Y en eso rascaron el tabique y Lalita se puso de pie. Fue hasta la ventana y, la cara pegada a la tela metálica, comenzó a gruñir. Afuera alguien gruñía también, suavemente.

– El Aquilino está enfermito -dijo Lalita-. Vomita todo lo que come el pobre. Voy a verlo. Si mañana no ha vuelto todavía, vendré a hacerte la comida.

– ojalá que no hayan vuelto -dijo Nieves-. No necesito que me cocine, me basta con que venga a verme.

– Si yo te digo tú, puedes decirme tú -dijo Lalita-. Al menos cuando no haya nadie.

– Los podría coger a montones si tuviera una red, Fushía -dijo Aquilino-. ¿Quieres que te ayude a levantarte para que los veas?

– Y después los pies -dijo Fushía-. Caminar cojeando, viejo, y en eso a pelarme como las serpientes, pero a ellas les sale otra piel y a mí no, viejo, yo punta llaga, Aquilino, no es justo, no es justo.

– Ya sé que no es justo -dijo Aquilino-. Pero ven, hombre, mira qué lindos los pececitos eléctricos.

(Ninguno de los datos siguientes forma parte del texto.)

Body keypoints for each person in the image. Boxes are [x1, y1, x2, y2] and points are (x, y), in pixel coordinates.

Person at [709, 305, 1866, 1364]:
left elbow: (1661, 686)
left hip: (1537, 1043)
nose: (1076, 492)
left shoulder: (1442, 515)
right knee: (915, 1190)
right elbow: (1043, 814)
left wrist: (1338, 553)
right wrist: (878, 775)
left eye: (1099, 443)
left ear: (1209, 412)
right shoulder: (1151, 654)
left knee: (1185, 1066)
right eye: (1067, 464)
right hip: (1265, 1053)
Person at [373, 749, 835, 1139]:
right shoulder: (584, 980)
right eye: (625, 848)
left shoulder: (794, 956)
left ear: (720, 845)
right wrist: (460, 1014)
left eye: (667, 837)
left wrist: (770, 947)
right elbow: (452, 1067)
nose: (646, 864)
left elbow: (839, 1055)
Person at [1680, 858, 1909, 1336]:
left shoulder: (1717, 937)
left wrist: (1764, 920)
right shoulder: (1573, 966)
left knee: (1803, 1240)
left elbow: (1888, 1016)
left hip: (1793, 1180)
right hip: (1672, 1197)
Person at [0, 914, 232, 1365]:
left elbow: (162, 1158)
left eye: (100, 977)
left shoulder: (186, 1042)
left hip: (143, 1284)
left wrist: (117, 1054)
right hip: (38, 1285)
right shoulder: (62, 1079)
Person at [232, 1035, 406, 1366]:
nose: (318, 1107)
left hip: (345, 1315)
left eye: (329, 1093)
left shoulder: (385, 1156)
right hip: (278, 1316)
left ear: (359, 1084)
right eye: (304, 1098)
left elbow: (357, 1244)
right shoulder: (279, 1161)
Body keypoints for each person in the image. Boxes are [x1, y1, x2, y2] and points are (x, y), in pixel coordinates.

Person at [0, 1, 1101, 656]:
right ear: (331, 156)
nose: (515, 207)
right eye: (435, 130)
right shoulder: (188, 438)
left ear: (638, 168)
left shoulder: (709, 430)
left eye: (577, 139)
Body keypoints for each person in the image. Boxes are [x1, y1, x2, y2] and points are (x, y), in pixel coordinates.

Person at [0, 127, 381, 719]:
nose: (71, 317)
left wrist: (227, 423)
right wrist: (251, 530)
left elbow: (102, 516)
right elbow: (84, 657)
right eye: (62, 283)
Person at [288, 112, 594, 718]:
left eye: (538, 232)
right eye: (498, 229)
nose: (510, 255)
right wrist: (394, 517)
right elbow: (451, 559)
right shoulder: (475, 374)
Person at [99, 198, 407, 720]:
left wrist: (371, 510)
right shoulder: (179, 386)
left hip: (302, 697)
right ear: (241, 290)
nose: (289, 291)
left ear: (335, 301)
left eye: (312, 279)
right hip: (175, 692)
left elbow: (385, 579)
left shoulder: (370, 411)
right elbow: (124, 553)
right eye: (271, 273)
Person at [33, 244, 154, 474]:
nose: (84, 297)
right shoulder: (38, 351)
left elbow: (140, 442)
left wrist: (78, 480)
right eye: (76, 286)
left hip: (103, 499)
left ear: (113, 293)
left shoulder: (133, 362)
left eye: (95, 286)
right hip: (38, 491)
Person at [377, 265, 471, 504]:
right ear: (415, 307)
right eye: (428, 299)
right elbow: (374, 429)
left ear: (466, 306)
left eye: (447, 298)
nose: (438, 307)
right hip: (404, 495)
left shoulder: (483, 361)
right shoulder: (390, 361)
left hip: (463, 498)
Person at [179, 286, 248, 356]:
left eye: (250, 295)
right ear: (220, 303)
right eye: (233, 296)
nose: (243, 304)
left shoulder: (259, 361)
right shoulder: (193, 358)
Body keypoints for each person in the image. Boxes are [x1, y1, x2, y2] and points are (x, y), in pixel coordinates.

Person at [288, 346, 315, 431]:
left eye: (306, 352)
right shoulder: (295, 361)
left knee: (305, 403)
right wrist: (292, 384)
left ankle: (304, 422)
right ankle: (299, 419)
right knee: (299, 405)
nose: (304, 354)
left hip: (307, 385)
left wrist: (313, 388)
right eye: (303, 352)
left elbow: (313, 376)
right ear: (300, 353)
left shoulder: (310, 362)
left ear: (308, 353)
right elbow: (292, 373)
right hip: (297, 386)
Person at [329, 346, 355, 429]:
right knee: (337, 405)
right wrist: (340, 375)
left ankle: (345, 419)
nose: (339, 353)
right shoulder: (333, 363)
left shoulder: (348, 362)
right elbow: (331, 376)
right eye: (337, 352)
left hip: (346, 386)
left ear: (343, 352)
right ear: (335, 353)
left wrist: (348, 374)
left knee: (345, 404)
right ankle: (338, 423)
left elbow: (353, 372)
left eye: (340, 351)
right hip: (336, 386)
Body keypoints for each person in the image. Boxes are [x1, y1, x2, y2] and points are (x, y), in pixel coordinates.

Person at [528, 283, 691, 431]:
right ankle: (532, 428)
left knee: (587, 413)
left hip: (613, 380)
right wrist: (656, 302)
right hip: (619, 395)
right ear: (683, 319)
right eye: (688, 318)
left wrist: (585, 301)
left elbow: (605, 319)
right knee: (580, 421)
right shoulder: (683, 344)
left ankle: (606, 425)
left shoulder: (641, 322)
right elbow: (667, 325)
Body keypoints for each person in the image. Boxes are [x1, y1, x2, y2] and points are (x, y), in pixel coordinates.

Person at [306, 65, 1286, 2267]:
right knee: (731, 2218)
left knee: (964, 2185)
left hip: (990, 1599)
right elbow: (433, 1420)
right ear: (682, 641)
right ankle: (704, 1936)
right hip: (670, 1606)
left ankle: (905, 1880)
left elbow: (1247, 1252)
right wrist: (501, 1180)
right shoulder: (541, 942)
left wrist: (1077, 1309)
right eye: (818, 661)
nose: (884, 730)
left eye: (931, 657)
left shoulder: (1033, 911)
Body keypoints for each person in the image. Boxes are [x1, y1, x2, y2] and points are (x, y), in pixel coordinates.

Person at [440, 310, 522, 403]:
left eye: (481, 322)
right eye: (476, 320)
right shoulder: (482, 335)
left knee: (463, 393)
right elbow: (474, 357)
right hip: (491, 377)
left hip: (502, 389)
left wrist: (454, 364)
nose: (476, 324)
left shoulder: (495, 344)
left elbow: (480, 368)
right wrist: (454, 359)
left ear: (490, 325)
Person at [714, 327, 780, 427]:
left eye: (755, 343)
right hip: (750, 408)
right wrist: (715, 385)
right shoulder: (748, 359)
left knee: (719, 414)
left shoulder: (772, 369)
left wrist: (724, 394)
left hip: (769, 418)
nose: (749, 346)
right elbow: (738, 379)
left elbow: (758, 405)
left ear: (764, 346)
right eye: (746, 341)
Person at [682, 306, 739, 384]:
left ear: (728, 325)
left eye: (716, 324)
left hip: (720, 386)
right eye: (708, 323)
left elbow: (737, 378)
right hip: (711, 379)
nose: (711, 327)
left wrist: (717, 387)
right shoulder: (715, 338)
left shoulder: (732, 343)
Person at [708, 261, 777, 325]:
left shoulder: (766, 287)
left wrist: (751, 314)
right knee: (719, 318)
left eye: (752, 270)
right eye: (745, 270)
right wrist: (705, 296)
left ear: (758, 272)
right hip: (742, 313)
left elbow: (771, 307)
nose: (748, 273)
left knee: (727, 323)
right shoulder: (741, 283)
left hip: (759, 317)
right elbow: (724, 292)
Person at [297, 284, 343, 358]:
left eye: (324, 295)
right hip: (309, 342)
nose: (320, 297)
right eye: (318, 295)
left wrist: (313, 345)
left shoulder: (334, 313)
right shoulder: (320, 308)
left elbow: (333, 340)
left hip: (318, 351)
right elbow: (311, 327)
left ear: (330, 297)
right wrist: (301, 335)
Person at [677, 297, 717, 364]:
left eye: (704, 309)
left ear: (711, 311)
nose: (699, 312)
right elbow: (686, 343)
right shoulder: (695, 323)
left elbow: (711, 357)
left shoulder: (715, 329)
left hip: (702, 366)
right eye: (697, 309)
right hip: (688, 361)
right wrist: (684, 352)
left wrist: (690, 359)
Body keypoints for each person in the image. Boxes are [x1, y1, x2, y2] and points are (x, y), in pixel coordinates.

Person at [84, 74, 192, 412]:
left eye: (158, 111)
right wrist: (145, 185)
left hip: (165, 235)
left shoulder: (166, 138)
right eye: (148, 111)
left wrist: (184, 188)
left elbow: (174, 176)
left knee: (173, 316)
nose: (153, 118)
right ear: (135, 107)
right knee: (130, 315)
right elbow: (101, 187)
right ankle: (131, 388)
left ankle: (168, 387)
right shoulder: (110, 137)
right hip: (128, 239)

Todos los días, Juana Baura y Antonia salían de la Gallinacera a la misma hora, hacían siempre el mismo recorrido. Dos cuadras rectas, polvorientas, y era el Mercado: las placeras comenzaban a tender sus mantas al pie de los algarrobos, a ordenar sus mercancías. A la altura de la tienda Las Maravillas -peines, perfumes, blusas, polleras, cintas y pendientes- doblaban a la izquierda y, doscientos metros adelante, aparecía la plaza de Armas, una ceñida ronda de palmeras y de tamarindos. La abordaban por la bocacalle opuesta a La Estrella del Norte. Durante el trayecto, una de las manos de Juana Baura hacía adiós a los conocidos, la otra iba en el brazo de Antonia. Al llegar a la plaza, Juana observaba las bancas de varillas y elegía la más sombreada para la joven. Si la muchacha permanecía impasible, la lavandera regresaba a su casa trotando suavemente, desataba su piajeno, reunía la ropa por lavar y emprendía la marcha hacia el río. Si, por el contrario, las manos de Antonia asían las suyas con ansiedad, Juana tomaba asiento a su lado y la calmaba con mimos. Repetía su silenciosa interrogación hasta que la muchacha la dejaba partir. Volvía a buscarla a mediodía, la ropa ya fregada y, a veces, Antonia retornaba a la Gallinacera subida en el asno. No era raro que Juana Baura encontrase a la joven dando vueltas en torno a la glorieta con una vecina cariñosa, no era raro que un lustrabotas, un mendigo o jacinto le dijeran: la llevaron donde fulano, a la iglesia, al Malecón. Entonces Juana Baura volvía sola a la Gallinacera y Antonia aparecía al atardecer, de la mano de una sirvienta, de un principal caritativo.